The 21st day of the month of Obad-Hai
The 110th year of the second Ravensblood dynasty

Quimarel enters the Royal Intelligence Corps lobby, and the guards posted in front of the door that leads to the non-publically-accessible parts of the building challenge her.
Cpl. Ogloya: What is your business here?
Quimarel: I have a question for the Spymistress.
Cpl. Ogloya: Is she expecting you?
Quimarel: No, this has come up rather suddenly.
The good corporal decides to go check with Zubynna to see whether she is willing to speak to the owner of the Squirting Squid on short notice. She is.
Cpl. Ogloya: She says that she is not terribly busy, and she would be happy to speak to a pillar of the community such as yourself.
Quimarel: Wonderful.
Cpl. Ogloya: I will lead you up so that you… find your way without… going anywhere you shouldn’t.
Quimarel: Of course.
The guard leads her through this huge scriptorium area where goblins are copying stuff down -- they and the guard are cagey about what they’re writing, and are careful not to let her see any of it. However, as she’s passing a desk, Quimarel sees [Perception: 22] that the goblin there is writing…
Quimarel OOC: Fifty Shades of Goblin?
GM: Fifty Shades of Greenish-Brown… no.
“…According to our sources in Barlgilton, the assassination of the minister seems imminent, perhaps within the next three months…”

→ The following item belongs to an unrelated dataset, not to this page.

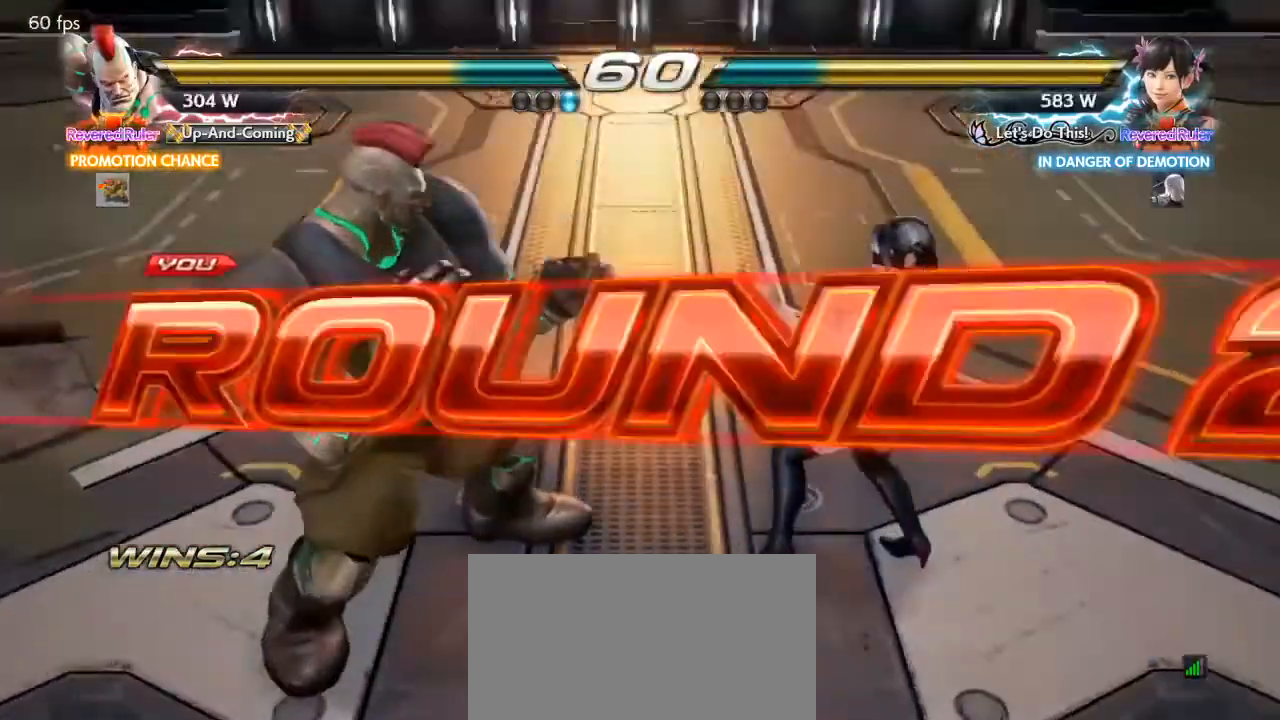
{"buttons": [], "events": []}
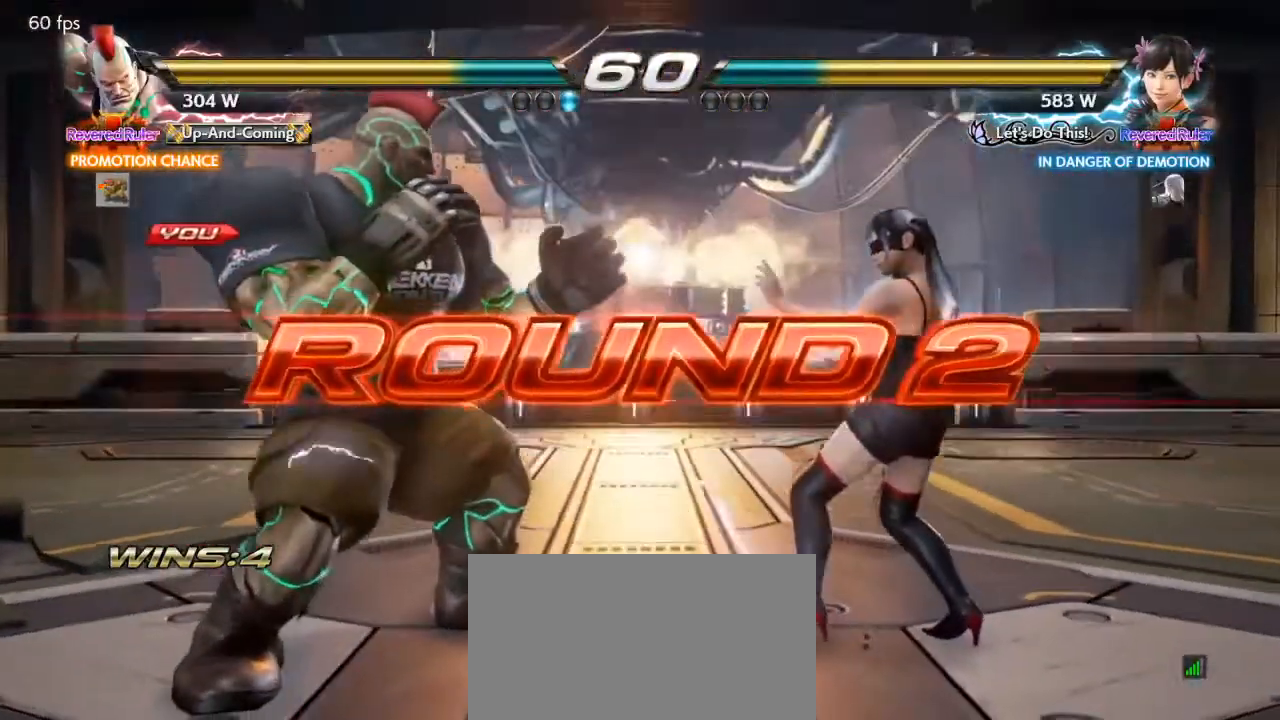
{"buttons": ["SQUARE", "TRIANGLE"], "events": [[133, "DPAD_RIGHT", "down"], [133, "TRIANGLE", "down"], [333, "DPAD_RIGHT", "up"], [333, "TRIANGLE", "up"], [467, "SQUARE", "down"], [467, "TRIANGLE", "down"]]}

The PCs are aware that Barlgilton is the big city up north, about two weeks’ ride away if you have a fast horse.

At the back of the scriptorium, there is a stairway, which Cpl. Ogloya leads her up. The second floor is a small hallway with a few simple wooden doors, one of which Cpl. Ogloya helpfully opens for her. It’s a nice roomy office with a window and a desk that’s big (for a goblin). Zubynna is sitting behind the desk, which doesn’t seem to have anything on it other than her lunch -- perhaps she just cleared all the documents into a drawer. Or maybe she just doesn’t have anything to do today. The lunch in question appears to be an ankheg claw; as she talks, she occasionally picks it up and takes a bite, chewing up the exoskeleton along with the meat. She does not pause in her discourse to chew -- goblins don’t put much thought into table manners.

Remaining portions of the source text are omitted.